Kindergarten: Demonstrating Literacy and Mathematics Behaviour
- Measure, using non-standard units of the same size, and compare objects, materials, and spaces in terms of their length, mass, capacity, area, and temperature, and explore ways of measuring the passage of time, through inquiry and play-based learning (#19).
- Estimate, measure, and record length, perimeter, area, mass, capacity, time, and temperature, using standard units.
- Students are sitting in a circle on the carpet.
- Pre-made shapes (Appendix C – download)
- 2” x 2” square tiles – enough for each student to have at least 12
Lesson: Part 2 of 3
- Hand out pre-made shapes to students (see Appendix C – download).
- Each student will have a different sized shape, but the same area as one other peer. For example, two students will have a shape of 5 square units. Shapes vary in their level of difficulty to adapt to students’ learning abilities.
- Ask students to look around at all the different shapes.
- Ask students to see whether they can find the shape with the largest area. What about the shape with the smallest area?
- After students have responded, hold up the square unit tile and ask them to estimate how many squares it will take to cover their shape.
- Then, hand out a one square unit tile to each student and see whether having the tile in hand helps or changes their estimates.
- Ask students how many more tiles they will need to cover their entire shape and hand them that number of tiles.
- Students will come to recognize whether their estimates were accurate or not and may need to request the addition or removal of tiles.
- Once students’ shapes are all covered (no gaps, no overlaps), tell students: Some of your shapes need the same number of tiles to cover them. Who thinks they have the smallest shape – the shape that needs the fewest number of squares?

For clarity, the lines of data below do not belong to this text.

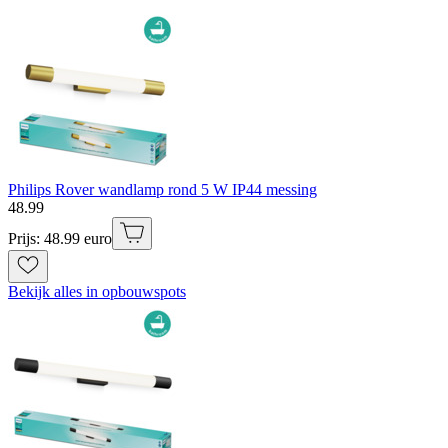
Philips Rover wandlamp rond 5 W IP44 messing
48
.
99
Prijs: 48.99 euro
Bekijk alles in opbouwspots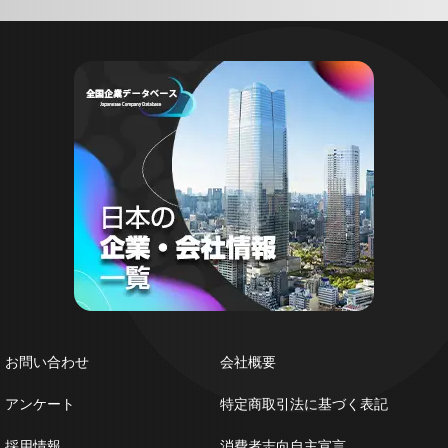
お問い合わせ
会社概要
アンケート
特定商取引法に基づく表記
採用情報
消費者志向自主宣言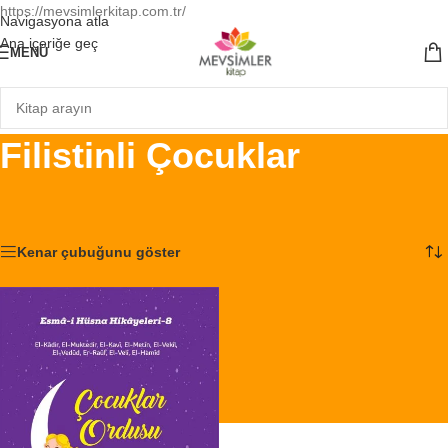
https://mevsimlerkitap.com.tr/
Navigasyona atla
Ana içeriğe geç
MENÜ
Filistinli Çocuklar
Ana Sayfa
/
Ürünler “Filistinli Çocuklar” olarak etiketlendi
Tek bir sonuç gösteriliyor
Kenar çubuğunu göster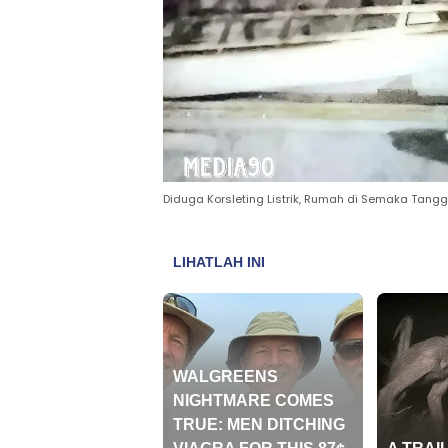
Diduga Korsleting Listrik, Rumah di Semaka Tangga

- Gather the two shapes composed of 5 units (‘L’ and ‘V’ shapes) and place them directly beside each other in centre of the circle for comparison.
- Ask students: Is there any way to turn this shape (point to ‘L’) into this shape (pointing to ‘V’). Can somebody do it by only moving one square tile?
- Repeat the above process for the remaining pairs, starting with 7-tile shapes and ending with the 12 tile shapes.
- Can the students accurately predict which shapes have the smallest/largest area?
- How easily can children move one piece from one shape to make it look like another shape?
- Can students accurately predict how many squares will fill the shapes?
- How do children justify their answers?